The pain is felt across the entire org. ML engineers need a number to track per release; “we hallucinate less” is not a deployable claim. Trust-and-safety teams need severity classification — a contradicted claim is worse than an unsupported one. Compliance leads need an auditable signal that they can attach to incident reports. Customer-facing teams need an early warning before users start filing tickets, and a hallucination rate moves before a satisfaction score does.

In 2026 agent stacks the failure compounds. A planner that hallucinates a non-existent tool invokes a downstream tool-call error chain. An LLM-as-judge that hallucinates an evaluation rubric corrupts every eval downstream. Step-level hallucination scoring on every span — not just final responses — is what catches these before they cascade.

How FutureAGI Handles Hallucination Metrics

FutureAGI’s approach is to ship a composite fi.evals.HallucinationScore paired with the simpler binary DetectHallucination so teams can use both for trending and gating. HallucinationScore runs the HallucinationSentinel for fast pre-screening, then the NLI layer for per-claim entailment and contradiction detection, then weights the components (support 0.6, contradiction 0.4 by default) into a 0-1 score. The output exposes counts of supported, unsupported, contradicted, and neutral claims so teams can debug which type of hallucination dominates. DetectHallucination is the cloud-template Pass/Fail gate intended for blocking releases.

Concretely: a knowledge-bot team running on traceAI-llamaindex instruments their RAG chain.
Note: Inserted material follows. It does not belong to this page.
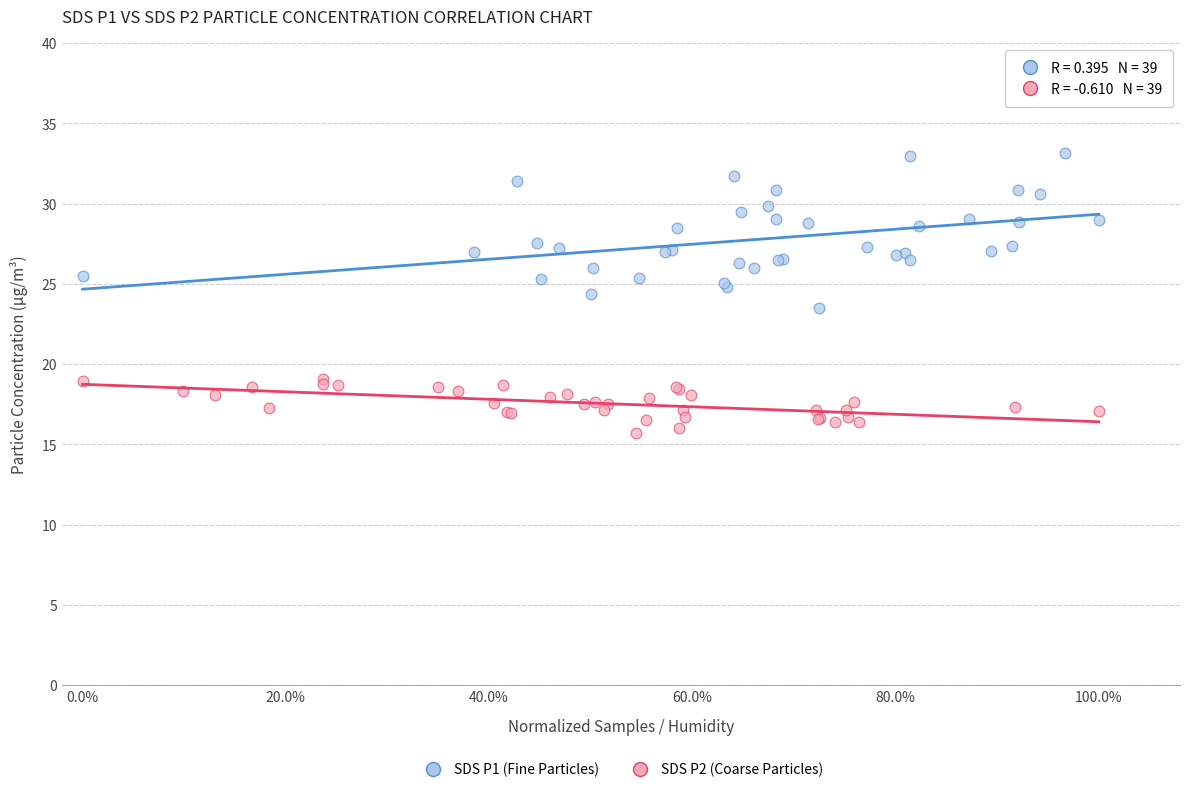

Which series has the widest spread of Y values?

SDS P1 (Fine Particles)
They configure HallucinationScore to score every answer span and write the result back as a span event. The Agent Command Center dashboard plots p10 hallucination score (the percentile most sensitive to regressions) and contradiction counts per day. When a model-fallback to claude-3-5-haiku increases contradictions from 4/day to 21/day, the team adds a post-guardrail running DetectHallucination that intercepts low-scoring responses and returns a fallback before delivery to the user. The same composite metric then gates merges in CI: a build fails if mean HallucinationScore drops more than 3 points from baseline.

Unlike Galileo’s hallucination index, which is a single end-to-end score, FutureAGI exposes the decomposition (sentinel, support, contradiction) so engineers can debug which sub-signal is degrading.
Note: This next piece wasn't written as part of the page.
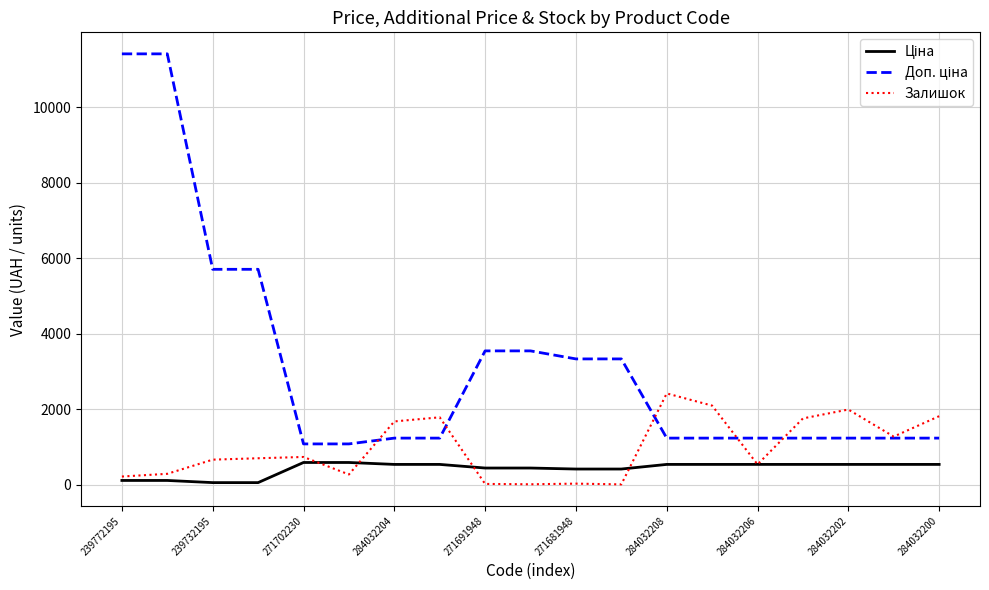

What is the greatest value displayed?

11410.0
How to Measure or Detect It

Hallucination metrics are directly measurable. Wire up:

fi.evals.HallucinationScore — composite 0-1 score with sentinel + NLI + contradiction decomposition.
fi.evals.DetectHallucination — Pass/Fail cloud-template gate with reason.
fi.evals.ContradictionDetection — narrower 1.0/0.0 signal that flags contradicted claims specifically.
OTel attributes llm.output and retrieval.documents — the inputs every hallucination evaluator needs.
p10 hallucination score and contradiction count (dashboard) — the two signals that move first under a regression.

Minimal Python:

from fi.evals import HallucinationScore

evaluator = HallucinationScore()

result = evaluator.evaluate([{
    "response": "The Eiffel Tower is in Paris and was completed in 1889. It is 1500m tall.",
    "context": "The Eiffel Tower, located in Paris, was completed in 1889 and stands 330 metres tall."
}])
print(result.eval_results[0].output, result.eval_results[0].reason)

Common Mistakes

Reporting one hallucination score and treating it as a single number. The decomposition matters — a 0.7 driven by neutral claims is fine; a 0.7 driven by contradictions is a release blocker.
Running hallucination metrics without a context or reference. Hallucination is defined relative to inputs. Score against context for RAG and reference for benchmarks; never just the response alone.
Using a single threshold across model families. Stronger models hallucinate differently than smaller ones — calibrate thresholds per model variant or per route.
Treating low hallucination as proof of correctness. A response that quotes the context verbatim has perfect hallucination scores and may still be irrelevant — pair with AnswerRelevancy.
Letting the same model that generated the response also score it. Self-evaluation collapses contradictions into “supported”; pin the judge model to a different family or use NLI-based metrics.